▶ _GIVEN PASSAGE_:
The Top End of Australia's Northern Territory is a geographical region encompassing the northernmost section of the Northern Territory, which aside from the Cape York Peninsula is the northernmost part of the Australian continent. It covers a rather vaguely defined area of about 245,000 km² (95,000 sq mi) behind the northern coast from the Northern Territory capital of Darwin across to Arnhem Land with the Indian Ocean on the west, the Arafura Sea to the north, and the Gulf of Carpentaria to the east, and with the almost waterless semi-arid interior of Australia to the south, beyond the huge Kakadu National Park.

The Top End contains both of the Territory's cities and one of its major towns, Darwin, Palmerston and Katherine.  The well-known town of Alice Springs is located further south, in the arid southern part of the Northern Territory, sometimes referred to by Australians as the Red Centre.

The landscape is relatively flat with river floodplains and grasslands with eucalyptus trees along with rocky areas and patches of rainforest, and in western Arnhem Land a high rugged sandstone plateau cut through with gorges, much of which is in Kakadu National Park. The rivers that form the wetlands include the South and East Alligator Rivers, Mary River, and the Glyde River. The climate is tropical monsoon with a wet and dry season, bringing the highest rainfall in northern Australia (over  per year). Temperatures do not fluctuate widely throughout the year.

There are a number of islands off the Top End coast including the  Tiwi Islands (Bathurst Island and  Melville Island), and Groote Eylandt as well as many smaller ones.

Flora
Most savanna in Australia is used for grazing livestock, but in this far north, vast areas of grassland are in their original state and dotted with Darwin stringybark and Darwin woollybutt  eucalyptus trees; these grasslands are a unique and highly important ecoregion. The sandstone plateau area of the ecoregion is a particularly rich centre of biodiversity supporting a unique heathland flora. Much of the Top End is within the Arnhem Land tropical savanna ecoregion, which to the south merges into the semi-arid mulga scrubland, mallee, and sand dunes of the centre  (see Carpentaria, Kimberley, and Ord Victoria Plain). The transition is gradual, and the demarcation line that divides the Top End from the centre is arbitrary.

▶ _STORED DATA_:
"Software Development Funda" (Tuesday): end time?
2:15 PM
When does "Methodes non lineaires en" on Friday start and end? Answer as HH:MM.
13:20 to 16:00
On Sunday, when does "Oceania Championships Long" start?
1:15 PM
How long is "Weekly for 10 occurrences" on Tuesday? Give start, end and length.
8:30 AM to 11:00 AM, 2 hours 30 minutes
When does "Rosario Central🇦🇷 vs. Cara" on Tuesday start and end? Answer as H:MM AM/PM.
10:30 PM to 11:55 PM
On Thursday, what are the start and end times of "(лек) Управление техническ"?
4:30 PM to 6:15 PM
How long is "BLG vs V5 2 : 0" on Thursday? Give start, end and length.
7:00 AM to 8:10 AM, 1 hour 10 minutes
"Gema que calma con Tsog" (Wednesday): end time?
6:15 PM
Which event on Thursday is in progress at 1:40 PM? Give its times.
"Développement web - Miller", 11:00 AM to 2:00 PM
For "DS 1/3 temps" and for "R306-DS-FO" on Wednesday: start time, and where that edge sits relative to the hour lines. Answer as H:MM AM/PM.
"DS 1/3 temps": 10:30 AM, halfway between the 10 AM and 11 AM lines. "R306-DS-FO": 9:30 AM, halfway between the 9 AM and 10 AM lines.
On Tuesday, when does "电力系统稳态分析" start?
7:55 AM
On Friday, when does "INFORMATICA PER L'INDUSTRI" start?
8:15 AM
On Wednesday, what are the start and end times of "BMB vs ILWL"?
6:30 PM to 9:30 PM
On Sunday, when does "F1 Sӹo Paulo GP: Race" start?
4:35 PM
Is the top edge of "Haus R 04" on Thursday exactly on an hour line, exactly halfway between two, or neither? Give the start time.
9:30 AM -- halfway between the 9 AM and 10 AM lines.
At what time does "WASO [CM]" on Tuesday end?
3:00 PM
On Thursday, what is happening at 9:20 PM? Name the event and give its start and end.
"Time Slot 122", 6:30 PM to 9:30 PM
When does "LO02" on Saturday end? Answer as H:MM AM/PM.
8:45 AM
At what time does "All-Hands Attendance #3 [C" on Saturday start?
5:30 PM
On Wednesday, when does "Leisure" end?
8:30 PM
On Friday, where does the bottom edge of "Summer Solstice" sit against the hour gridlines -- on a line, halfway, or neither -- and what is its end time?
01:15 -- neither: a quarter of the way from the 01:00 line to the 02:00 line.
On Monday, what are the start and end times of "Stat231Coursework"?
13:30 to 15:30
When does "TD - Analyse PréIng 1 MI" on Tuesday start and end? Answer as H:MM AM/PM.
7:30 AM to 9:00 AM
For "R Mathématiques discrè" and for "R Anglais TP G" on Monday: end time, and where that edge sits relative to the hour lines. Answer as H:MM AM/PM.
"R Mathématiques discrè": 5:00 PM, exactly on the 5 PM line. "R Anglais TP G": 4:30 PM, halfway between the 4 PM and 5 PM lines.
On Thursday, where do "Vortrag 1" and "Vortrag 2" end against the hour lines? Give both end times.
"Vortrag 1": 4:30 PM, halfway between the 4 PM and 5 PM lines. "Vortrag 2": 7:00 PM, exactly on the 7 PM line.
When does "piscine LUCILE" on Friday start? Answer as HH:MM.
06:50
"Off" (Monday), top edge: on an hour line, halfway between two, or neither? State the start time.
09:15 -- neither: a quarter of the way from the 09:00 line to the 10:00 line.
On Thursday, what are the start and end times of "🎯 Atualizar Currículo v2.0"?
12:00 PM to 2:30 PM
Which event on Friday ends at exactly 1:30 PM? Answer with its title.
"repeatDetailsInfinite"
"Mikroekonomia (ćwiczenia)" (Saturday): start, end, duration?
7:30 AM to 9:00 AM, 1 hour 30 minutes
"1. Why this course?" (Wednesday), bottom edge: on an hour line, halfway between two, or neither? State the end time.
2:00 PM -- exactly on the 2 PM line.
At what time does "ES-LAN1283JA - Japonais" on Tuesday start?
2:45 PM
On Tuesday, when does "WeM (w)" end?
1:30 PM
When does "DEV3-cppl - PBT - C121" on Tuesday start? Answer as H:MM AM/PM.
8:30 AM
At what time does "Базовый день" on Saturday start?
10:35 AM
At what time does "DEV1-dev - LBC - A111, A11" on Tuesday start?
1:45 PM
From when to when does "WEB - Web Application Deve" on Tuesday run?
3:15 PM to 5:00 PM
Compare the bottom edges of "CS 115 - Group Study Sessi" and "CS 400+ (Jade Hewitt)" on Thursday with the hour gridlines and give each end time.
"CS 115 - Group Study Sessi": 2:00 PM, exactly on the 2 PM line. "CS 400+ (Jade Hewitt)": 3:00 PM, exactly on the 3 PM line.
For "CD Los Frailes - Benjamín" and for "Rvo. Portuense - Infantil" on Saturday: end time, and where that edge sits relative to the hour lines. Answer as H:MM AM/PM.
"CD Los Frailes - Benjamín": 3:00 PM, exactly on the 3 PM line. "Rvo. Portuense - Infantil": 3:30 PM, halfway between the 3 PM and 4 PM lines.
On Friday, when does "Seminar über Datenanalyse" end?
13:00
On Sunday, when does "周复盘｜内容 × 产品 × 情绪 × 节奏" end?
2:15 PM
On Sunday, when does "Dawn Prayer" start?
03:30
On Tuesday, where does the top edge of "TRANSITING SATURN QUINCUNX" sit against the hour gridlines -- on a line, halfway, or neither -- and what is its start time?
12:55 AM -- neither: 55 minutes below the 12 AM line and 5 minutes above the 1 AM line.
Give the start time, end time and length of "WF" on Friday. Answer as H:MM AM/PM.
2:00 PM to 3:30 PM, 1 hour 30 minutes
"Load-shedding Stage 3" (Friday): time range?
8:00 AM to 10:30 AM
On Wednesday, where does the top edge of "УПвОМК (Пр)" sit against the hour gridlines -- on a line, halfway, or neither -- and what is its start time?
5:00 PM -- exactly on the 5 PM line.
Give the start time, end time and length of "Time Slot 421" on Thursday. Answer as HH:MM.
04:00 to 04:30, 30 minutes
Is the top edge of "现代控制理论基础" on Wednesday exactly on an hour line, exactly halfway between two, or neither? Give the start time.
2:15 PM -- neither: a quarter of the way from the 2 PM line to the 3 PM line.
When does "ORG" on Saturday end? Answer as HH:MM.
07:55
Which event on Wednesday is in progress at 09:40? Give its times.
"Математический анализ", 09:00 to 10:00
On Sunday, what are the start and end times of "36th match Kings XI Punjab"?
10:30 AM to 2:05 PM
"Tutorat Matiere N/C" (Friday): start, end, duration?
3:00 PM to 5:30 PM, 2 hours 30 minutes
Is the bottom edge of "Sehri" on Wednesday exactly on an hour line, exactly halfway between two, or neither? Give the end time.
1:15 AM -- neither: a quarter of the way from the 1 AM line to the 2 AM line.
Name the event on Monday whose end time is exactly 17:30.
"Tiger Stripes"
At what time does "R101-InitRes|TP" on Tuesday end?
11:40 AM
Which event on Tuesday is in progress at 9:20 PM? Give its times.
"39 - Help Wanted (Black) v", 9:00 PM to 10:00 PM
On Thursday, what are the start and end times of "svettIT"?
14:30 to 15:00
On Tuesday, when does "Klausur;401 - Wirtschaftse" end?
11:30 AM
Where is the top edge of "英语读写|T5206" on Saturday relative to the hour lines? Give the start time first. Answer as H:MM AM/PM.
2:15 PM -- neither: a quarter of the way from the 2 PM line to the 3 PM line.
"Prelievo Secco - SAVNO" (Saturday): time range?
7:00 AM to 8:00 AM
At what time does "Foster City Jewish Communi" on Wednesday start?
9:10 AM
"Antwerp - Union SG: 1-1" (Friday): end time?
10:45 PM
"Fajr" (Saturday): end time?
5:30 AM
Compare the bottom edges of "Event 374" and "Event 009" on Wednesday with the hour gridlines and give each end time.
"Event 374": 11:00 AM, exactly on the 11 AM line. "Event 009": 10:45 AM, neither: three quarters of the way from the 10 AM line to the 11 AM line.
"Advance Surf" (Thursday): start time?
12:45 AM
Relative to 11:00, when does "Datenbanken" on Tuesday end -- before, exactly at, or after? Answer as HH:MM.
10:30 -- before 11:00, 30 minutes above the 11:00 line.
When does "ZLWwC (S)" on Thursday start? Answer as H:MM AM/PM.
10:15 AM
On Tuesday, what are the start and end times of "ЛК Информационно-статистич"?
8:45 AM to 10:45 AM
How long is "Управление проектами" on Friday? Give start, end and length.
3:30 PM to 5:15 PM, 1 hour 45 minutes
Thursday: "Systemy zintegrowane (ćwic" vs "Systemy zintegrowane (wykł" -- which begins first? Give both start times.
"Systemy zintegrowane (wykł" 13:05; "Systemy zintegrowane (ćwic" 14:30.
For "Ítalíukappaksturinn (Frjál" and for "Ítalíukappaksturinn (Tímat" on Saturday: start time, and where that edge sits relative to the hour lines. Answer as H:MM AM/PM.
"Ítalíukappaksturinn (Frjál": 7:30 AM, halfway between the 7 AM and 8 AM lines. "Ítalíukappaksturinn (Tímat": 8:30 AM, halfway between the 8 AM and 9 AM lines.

▶ _WHAT IS ASKED_:
a: Please output the Top End passage word for word, in full.
b: Rewrite the entries from the first one through the line containing "13:30 to 15:30", replacing "Thursday" with "Saturday" and changing nothing else. Give only those lines.

▶ _EXPECTED RESPONSES_:
a:
The Top End of Australia's Northern Territory is a geographical region encompassing the northernmost section of the Northern Territory, which aside from the Cape York Peninsula is the northernmost part of the Australian continent. It covers a rather vaguely defined area of about 245,000 km² (95,000 sq mi) behind the northern coast from the Northern Territory capital of Darwin across to Arnhem Land with the Indian Ocean on the west, the Arafura Sea to the north, and the Gulf of Carpentaria to the east, and with the almost waterless semi-arid interior of Australia to the south, beyond the huge Kakadu National Park.

The Top End contains both of the Territory's cities and one of its major towns, Darwin, Palmerston and Katherine.  The well-known town of Alice Springs is located further south, in the arid southern part of the Northern Territory, sometimes referred to by Australians as the Red Centre.

The landscape is relatively flat with river floodplains and grasslands with eucalyptus trees along with rocky areas and patches of rainforest, and in western Arnhem Land a high rugged sandstone plateau cut through with gorges, much of which is in Kakadu National Park. The rivers that form the wetlands include the South and East Alligator Rivers, Mary River, and the Glyde River. The climate is tropical monsoon with a wet and dry season, bringing the highest rainfall in northern Australia (over  per year). Temperatures do not fluctuate widely throughout the year.

There are a number of islands off the Top End coast including the  Tiwi Islands (Bathurst Island and  Melville Island), and Groote Eylandt as well as many smaller ones.

Flora
Most savanna in Australia is used for grazing livestock, but in this far north, vast areas of grassland are in their original state and dotted with Darwin stringybark and Darwin woollybutt  eucalyptus trees; these grasslands are a unique and highly important ecoregion. The sandstone plateau area of the ecoregion is a particularly rich centre of biodiversity supporting a unique heathland flora. Much of the Top End is within the Arnhem Land tropical savanna ecoregion, which to the south merges into the semi-arid mulga scrubland, mallee, and sand dunes of the centre  (see Carpentaria, Kimberley, and Ord Victoria Plain). The transition is gradual, and the demarcation line that divides the Top End from the centre is arbitrary.

b:
"Software Development Funda" (Tuesday): end time?
2:15 PM
When does "Methodes non lineaires en" on Friday start and end? Answer as HH:MM.
13:20 to 16:00
On Sunday, when does "Oceania Championships Long" start?
1:15 PM
How long is "Weekly for 10 occurrences" on Tuesday? Give start, end and length.
8:30 AM to 11:00 AM, 2 hours 30 minutes
When does "Rosario Central🇦🇷 vs. Cara" on Tuesday start and end? Answer as H:MM AM/PM.
10:30 PM to 11:55 PM
On Saturday, what are the start and end times of "(лек) Управление техническ"?
4:30 PM to 6:15 PM
How long is "BLG vs V5 2 : 0" on Saturday? Give start, end and length.
7:00 AM to 8:10 AM, 1 hour 10 minutes
"Gema que calma con Tsog" (Wednesday): end time?
6:15 PM
Which event on Saturday is in progress at 1:40 PM? Give its times.
"Développement web - Miller", 11:00 AM to 2:00 PM
For "DS 1/3 temps" and for "R306-DS-FO" on Wednesday: start time, and where that edge sits relative to the hour lines. Answer as H:MM AM/PM.
"DS 1/3 temps": 10:30 AM, halfway between the 10 AM and 11 AM lines. "R306-DS-FO": 9:30 AM, halfway between the 9 AM and 10 AM lines.
On Tuesday, when does "电力系统稳态分析" start?
7:55 AM
On Friday, when does "INFORMATICA PER L'INDUSTRI" start?
8:15 AM
On Wednesday, what are the start and end times of "BMB vs ILWL"?
6:30 PM to 9:30 PM
On Sunday, when does "F1 Sӹo Paulo GP: Race" start?
4:35 PM
Is the top edge of "Haus R 04" on Saturday exactly on an hour line, exactly halfway between two, or neither? Give the start time.
9:30 AM -- halfway between the 9 AM and 10 AM lines.
At what time does "WASO [CM]" on Tuesday end?
3:00 PM
On Saturday, what is happening at 9:20 PM? Name the event and give its start and end.
"Time Slot 122", 6:30 PM to 9:30 PM
When does "LO02" on Saturday end? Answer as H:MM AM/PM.
8:45 AM
At what time does "All-Hands Attendance #3 [C" on Saturday start?
5:30 PM
On Wednesday, when does "Leisure" end?
8:30 PM
On Friday, where does the bottom edge of "Summer Solstice" sit against the hour gridlines -- on a line, halfway, or neither -- and what is its end time?
01:15 -- neither: a quarter of the way from the 01:00 line to the 02:00 line.
On Monday, what are the start and end times of "Stat231Coursework"?
13:30 to 15:30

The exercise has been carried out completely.